**Tasks to complete:**
1. In the CACL utils notebook, what sample rate does audio_wav_to_waveform convert audio to?
2. In the CACL utils notebook, why does plot_wave_spec_calced squeeze the mel spectrogram before plotting it?
3. Carry on the CACL utils notebook from the point where it stops.
*** Selected excerpt
# common CACL utils with visual tests

In [1]:
%load_ext autoreload
%autoreload 2
## our utils
from utils.common_import import *

2.6.0+cu124


## audio 

In [None]:
def audio_wav_to_waveform(wav_path):
    waveform, sample_rate = torchaudio.load(wav_path)  # shape: [channels, time]
    # If stereo, select one channel, or average:
    if waveform.shape[0] > 1:
        waveform = waveform.mean(dim=0, keepdim=True)

    # Resample if needed
    target_sample_rate=16000
    if sample_rate != target_sample_rate:
        resampler = T.Resample(orig_freq=sample_rate, new_freq=target_sample_rate)
        waveform = resampler(waveform)
        
    return waveform

## plots

In [None]:
def plot_wave_spec_calced(test_audio_file):
    # calc waveform and mel spectrogram
    waveform = audio_wav_to_waveform(test_audio_file)
    mel_spec = waveform_to_logmel(waveform)
    print(f"Waveform shape: {waveform.shape} , type: {type(waveform)}")
    ## draw mel spectrogram
    import matplotlib.pyplot as plt
    def plot_mel_spectrogram(mel_spec):
        plt.figure(figsize=(10, 4))
        plt.imshow(mel_spec.T, aspect='auto', origin='lower', cmap='viridis')
        plt.title('Mel Spectrogram')
        plt.xlabel('Time')
        plt.ylabel('Mel Frequency Bands')
        plt.colorbar(format='%+2.0f dB')
        plt.tight_layout()
        plt.show()
    # squeeze to 2D for imshow
    mel_spec_2d = mel_spec.squeeze()
    if isinstance(mel_spec_2d, torch.Tensor):
        mel_spec_2d = mel_spec_2d.cpu().numpy()
    # transpose if needed (time on x-axis)
    if mel_spec_2d.shape[0] == 60:
        mel_spec_2d = mel_spec_2d.T
    # plot mel spectrogram
    plot_mel_spectrogram(mel_spec_2d)


## MEL CALC

In [2]:
# ------------------------------------------------------------------
#  ReDimNet front-end settings (taken from the IDRnD repo defaults)
#    • 16 kHz audio
#    • pre-emphasis α = 0.97
#    • 25 ms window  (400 samples)
******
*** Source material
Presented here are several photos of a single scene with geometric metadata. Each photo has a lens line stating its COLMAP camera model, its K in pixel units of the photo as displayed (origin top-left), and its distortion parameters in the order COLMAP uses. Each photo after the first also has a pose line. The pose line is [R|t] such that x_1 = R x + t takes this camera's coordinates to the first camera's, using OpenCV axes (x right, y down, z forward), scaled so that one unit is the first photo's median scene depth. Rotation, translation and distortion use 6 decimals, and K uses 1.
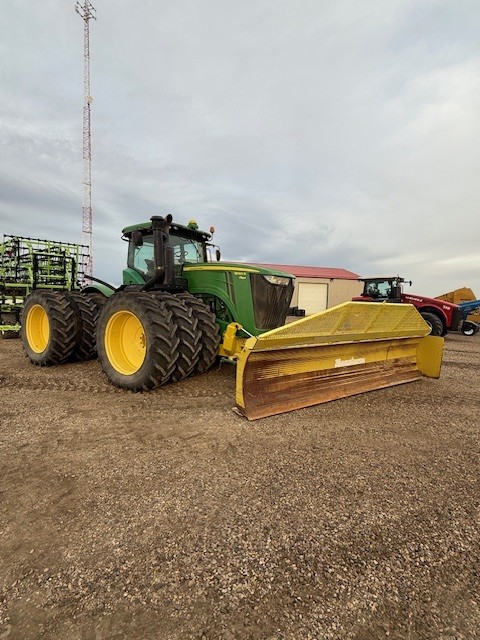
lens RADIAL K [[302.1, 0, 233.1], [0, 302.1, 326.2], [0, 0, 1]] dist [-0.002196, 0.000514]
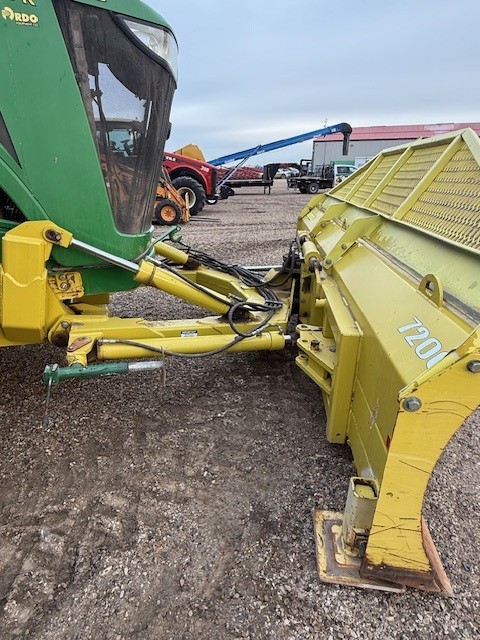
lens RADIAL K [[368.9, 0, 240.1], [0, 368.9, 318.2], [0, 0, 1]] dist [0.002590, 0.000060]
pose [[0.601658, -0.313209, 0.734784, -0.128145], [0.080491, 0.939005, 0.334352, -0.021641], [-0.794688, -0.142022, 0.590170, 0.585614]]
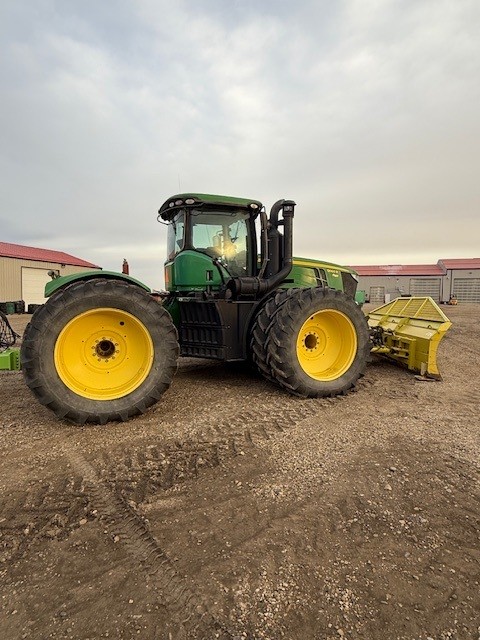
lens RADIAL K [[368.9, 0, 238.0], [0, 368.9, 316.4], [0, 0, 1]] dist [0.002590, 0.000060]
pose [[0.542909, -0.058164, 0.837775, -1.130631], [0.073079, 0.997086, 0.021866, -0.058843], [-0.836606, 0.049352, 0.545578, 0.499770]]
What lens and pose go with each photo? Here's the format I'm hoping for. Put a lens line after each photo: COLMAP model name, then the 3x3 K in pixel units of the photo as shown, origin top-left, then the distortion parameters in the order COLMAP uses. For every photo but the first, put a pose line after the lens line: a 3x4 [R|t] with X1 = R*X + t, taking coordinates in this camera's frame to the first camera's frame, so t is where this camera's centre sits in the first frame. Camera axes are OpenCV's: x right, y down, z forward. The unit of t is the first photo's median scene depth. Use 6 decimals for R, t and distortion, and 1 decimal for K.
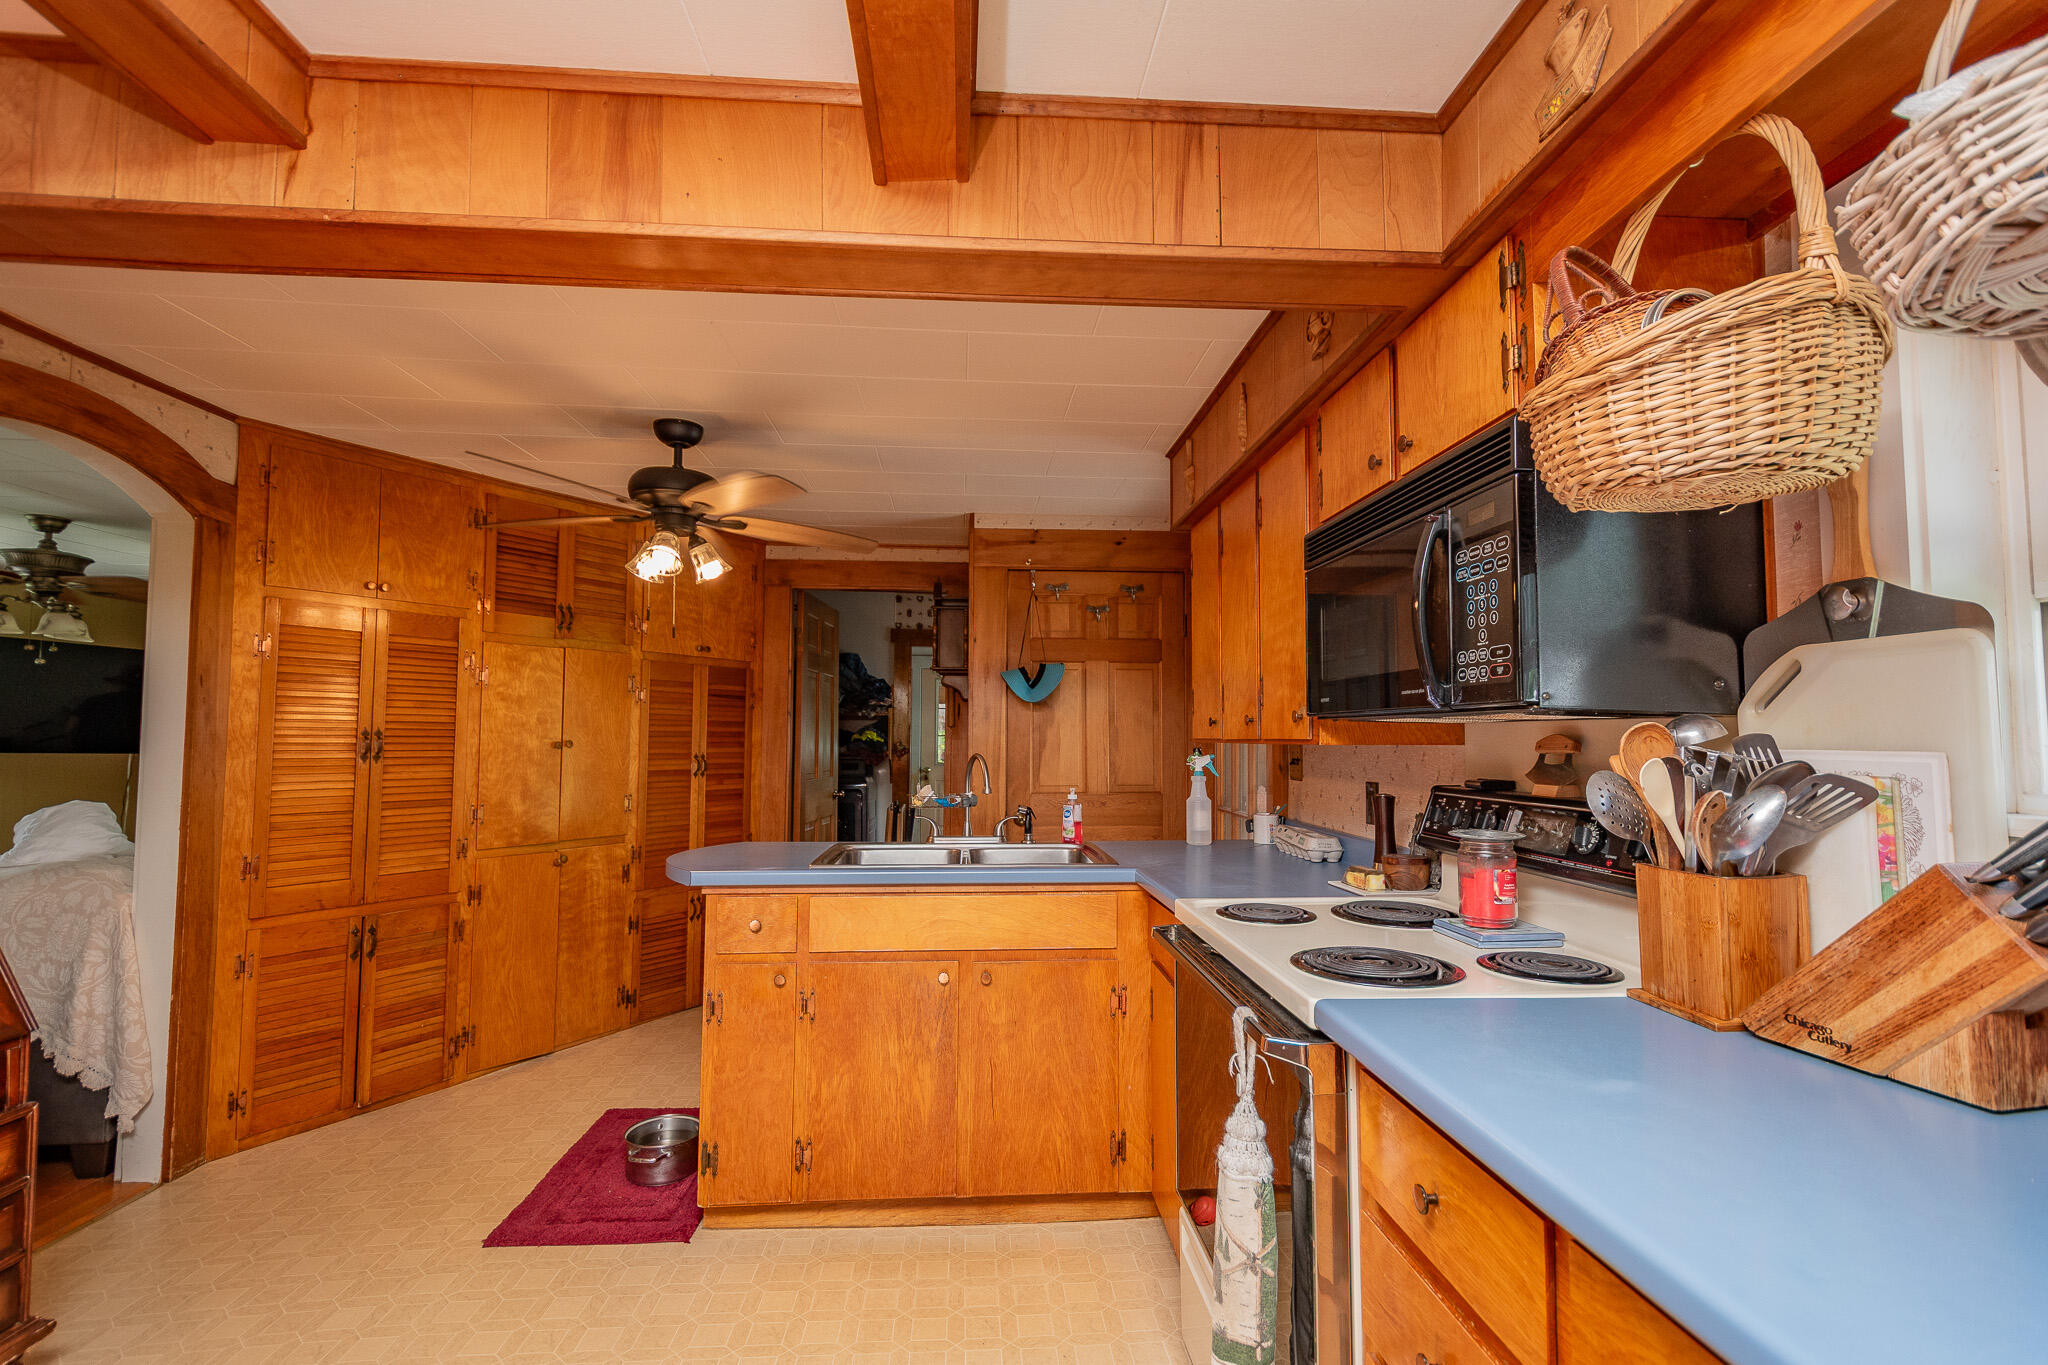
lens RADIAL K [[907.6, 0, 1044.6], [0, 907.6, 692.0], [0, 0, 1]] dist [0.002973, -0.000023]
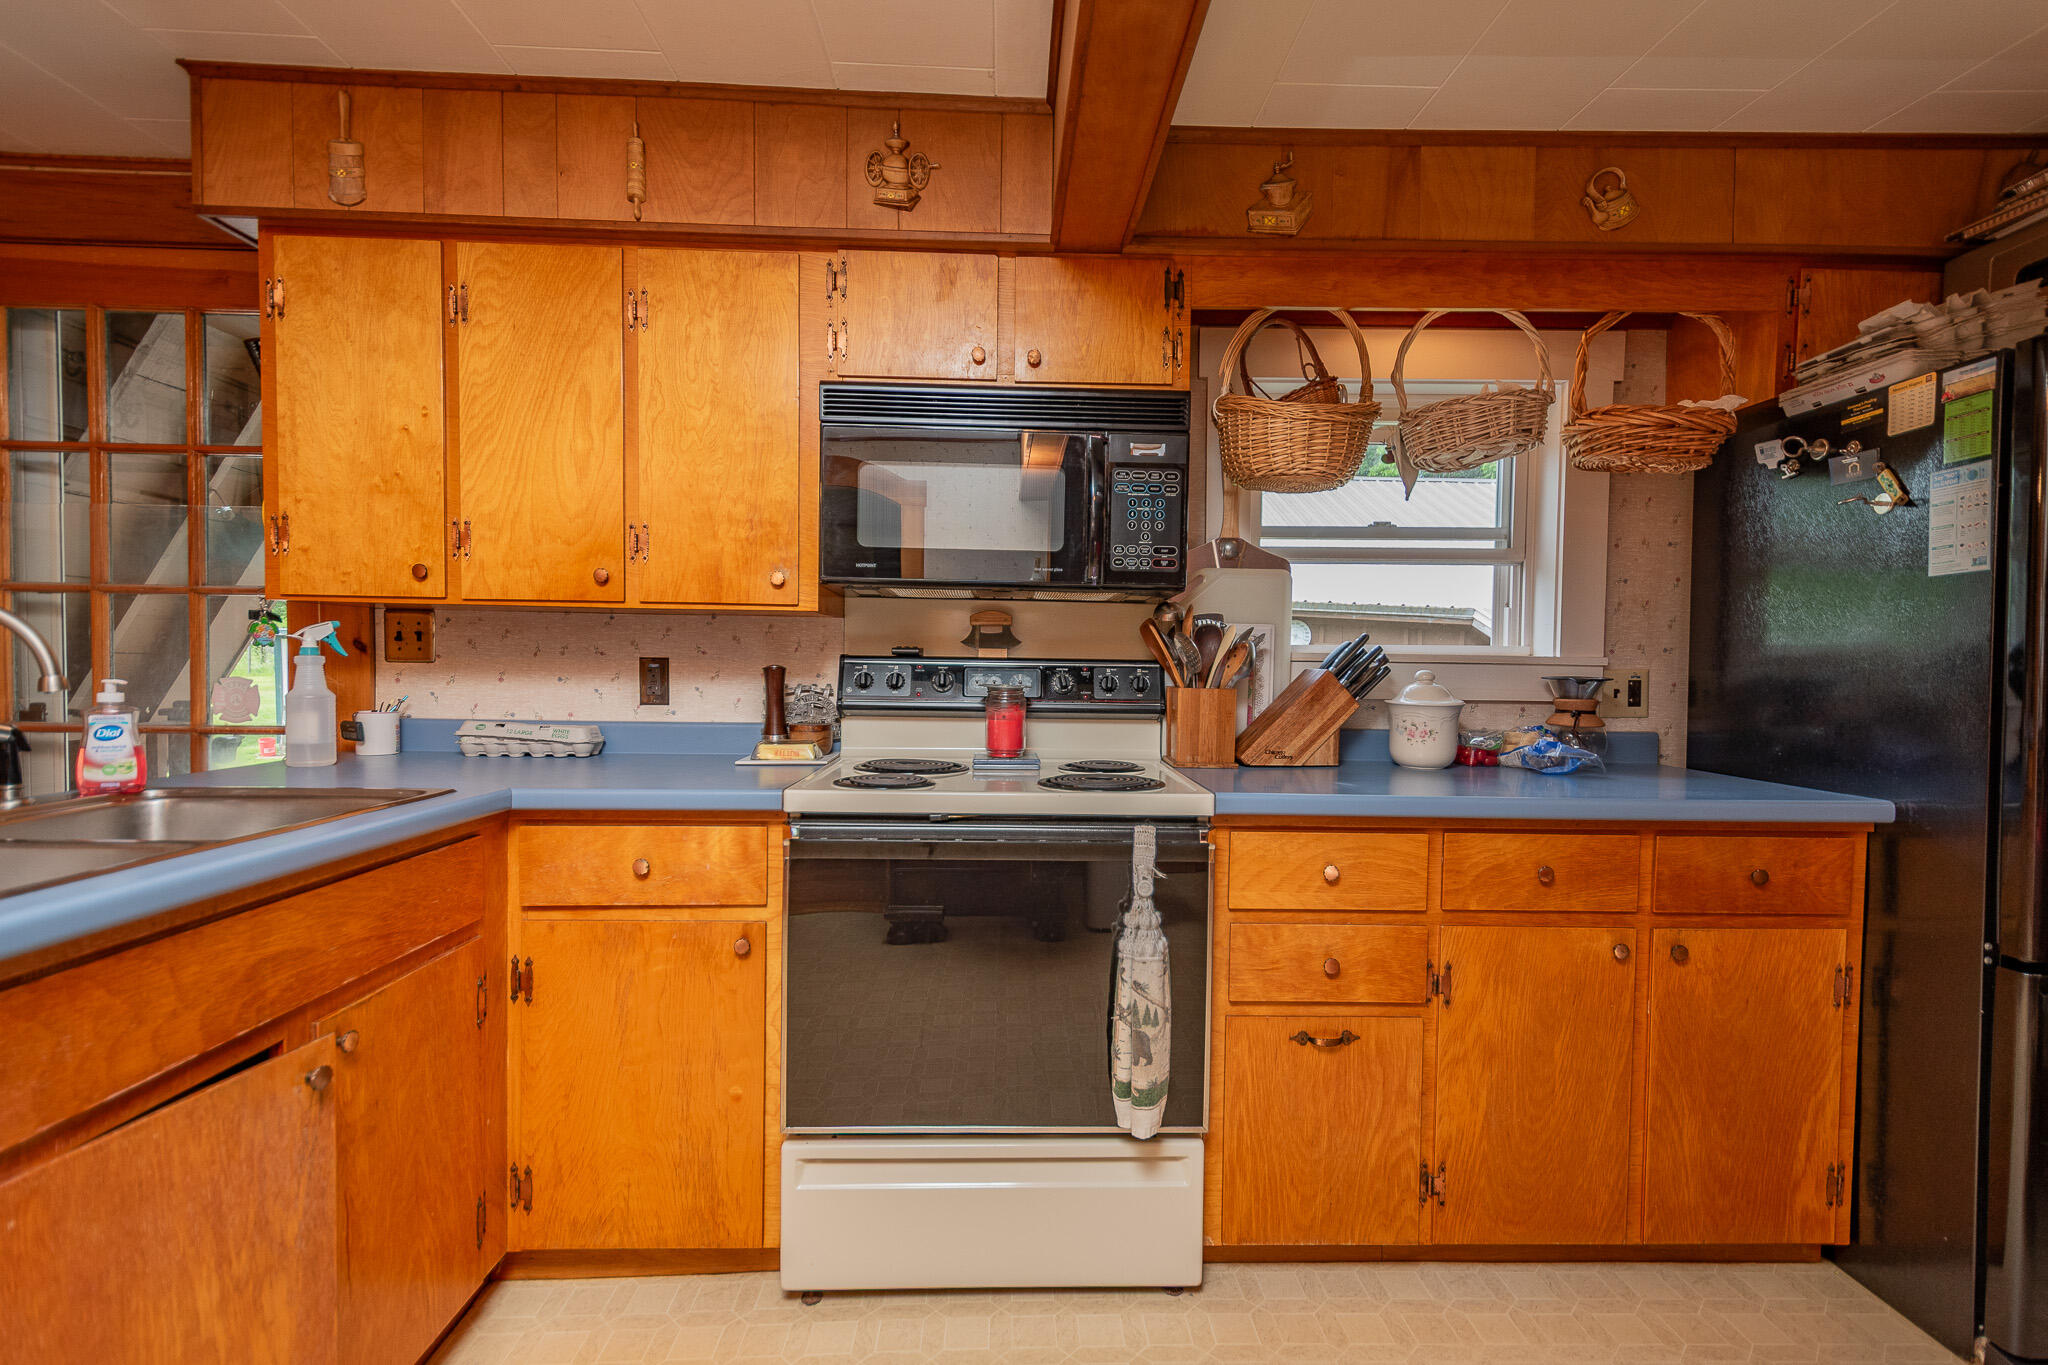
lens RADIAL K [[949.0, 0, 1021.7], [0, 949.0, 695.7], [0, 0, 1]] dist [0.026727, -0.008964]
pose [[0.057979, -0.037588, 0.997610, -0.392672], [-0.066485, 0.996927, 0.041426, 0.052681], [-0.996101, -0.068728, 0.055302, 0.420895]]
******
**Solved problems:**
1. 16,000 Hz (16 kHz).

2. The mel spectrogram is squeezed to two dimensions so that it can be passed to imshow.

3.
#    • 15 ms hop     (240 samples)  ➜ 134 frames for a 2-s clip
#    • 60 Mel bins, 20 Hz → 8 kHz
# ------------------------------------------------------------------
_PREEMPH  = 0.97
_SR       = 16_000
_N_FFT    = 512
_WIN_LEN  = 400
_HOP      = 240
_N_MELS   = 60
_F_MIN    = 20.0
_F_MAX    = 7600.0
_EPS      = 1e-6            # numerical stability


# Singleton MelSpectrogram so we build the kernel only once
_mel_layer = T.MelSpectrogram(
    sample_rate=_SR,
    n_fft=_N_FFT,
    win_length=_WIN_LEN,
    hop_length=_HOP,
    f_min=_F_MIN,
    f_max=_F_MAX,
    n_mels=_N_MELS,
    power=2.0,               # the original uses power-spec → log10 later
    center=True,
    pad_mode="reflect",
    window_fn=torch.hamming_window
)

def _pre_emphasis(wave: torch.Tensor, alpha: float = _PREEMPH) -> torch.Tensor:
    """y[n] = x[n] − α·x[n−1] (first sample unchanged)."""
    y = wave.clone()
    y[:, 1:] = y[:, 1:] - alpha * y[:, :-1]
    return y


def pad_or_crop_logmel(log_mel, target_frames=200):
    """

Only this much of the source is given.